Title: Altered gut microbiome diversity and function in patients with propionic acidemia
|Authors:||Sebastian Tims, et al.|
Molecular Genetics and Metabolism
The new exploratory publication “Altered gut microbiome diversity and function in patients with propionic acidemia” is the first study to map the gut microbiota of patients with propionic acidemia (PA).
Propionic acidemia is a rare inborn disorder of propionate metabolism caused by propionyl-coenzyme A (CoA) carboxylase (PCC, EC 126.96.36.199) resulting from mutations in the PCCA or PCCB genes. In PA, propionyl-CoA accumulates to toxic levels, and patients commonly present in infancy with acute sepsis-like metabolic decompensation.
PA is managed with a combination of diet and pharmaceutical treatments aimed at guaranteeing metabolic stability and normal growth by reducing the production of toxic organic acids. Both treatments, likely compounded by the condition itself, influence patient gut microbiota.

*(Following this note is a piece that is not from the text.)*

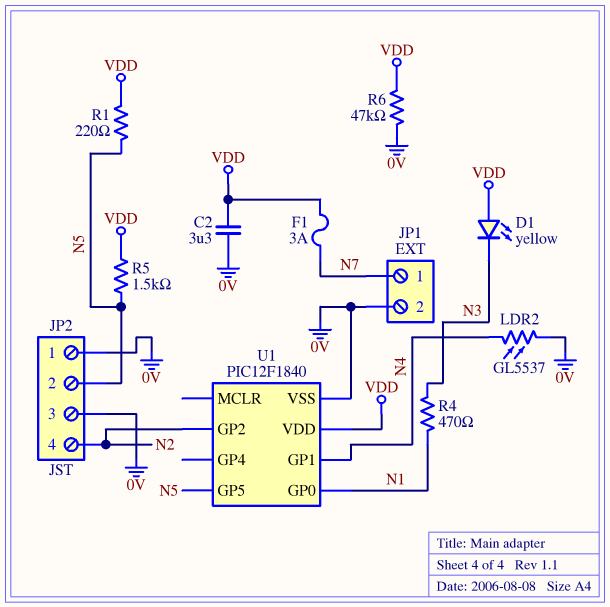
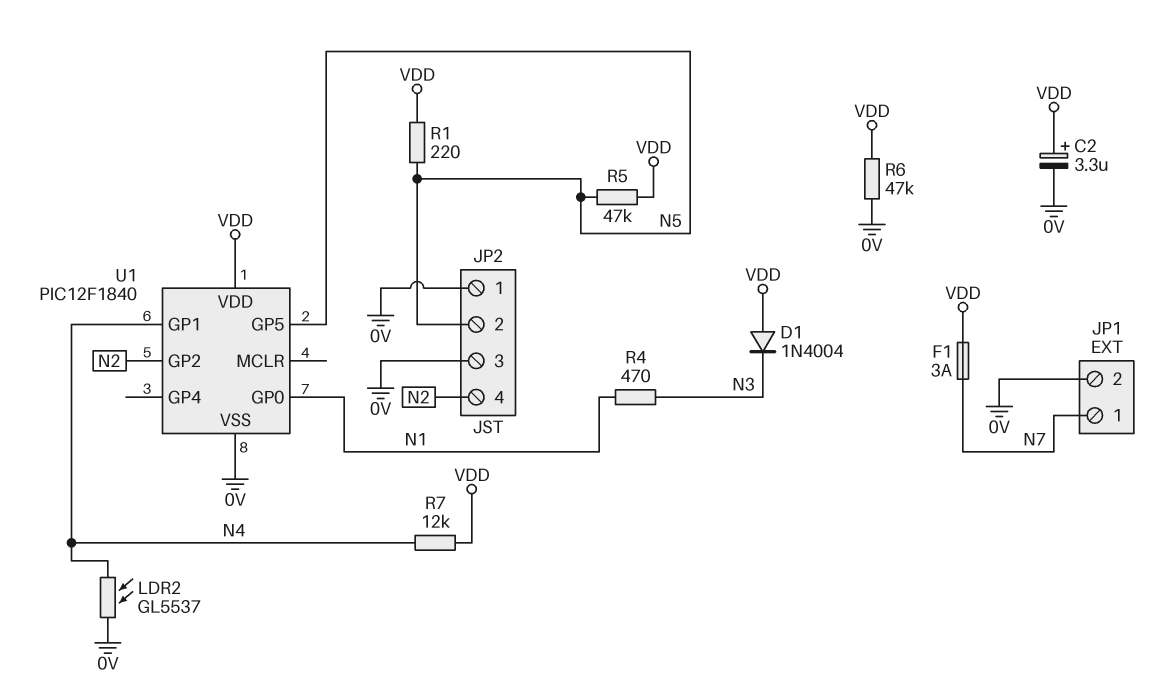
C2: 3.3uF (0V, VDD) -> 3.3uF (plus VDD, minus 0V)
D1: LED yellow (A VDD, K N3) -> diode 1N4004 (A VDD, K N3)
R5: 1.5k (N5, VDD) -> 47k (N5, VDD)
R7: none -> 12k (N4, VDD)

Disruptions in gut microbiota composition and activity can contribute to pathologies such as obesity, inflammatory bowel diseases, diabetes and cardiovascular diseases. PA patients commonly suffer from constipation and low gut mobility. Constipation in PA patients leads to longer intestinal transit time, therefore potentially increasing bacterial propionate production. Thus, gut microbiota is a relevant, potentially modifiable therapeutic target in PA.
To characterize gut microbiota of PA patients, the study observes 15 metabolically stable, treated from birth PA patients and 14 healthy same-household controls. Over the course of three months, four total stool samples were collected from each subject. To assess metabolic activity of gut microbiota, the pH, shirt chain fatty acid (SCFA) levels (I.e., acetate, propionate, butyrate, isobutyrate, valerate, and isovalerate), D- and L-lactate, ammonia, and calprotectin of samples were measured.
Outcomes show statistically significant differences in gut microbiota composition between PA patients and controls. Most notably, PA patients showed higher levels of proteobacteria and lower levels of butyrate-producing bacteria, as well as lower diversity of microbiota profile suggesting risk of gut dysbiosis.
First of its kind, this work represents an important step forward for developing new therapeutic strategies for PA management. Results show the need for dietary strategies to not only focus on propionate production, but also butyrate production and microbiota stability.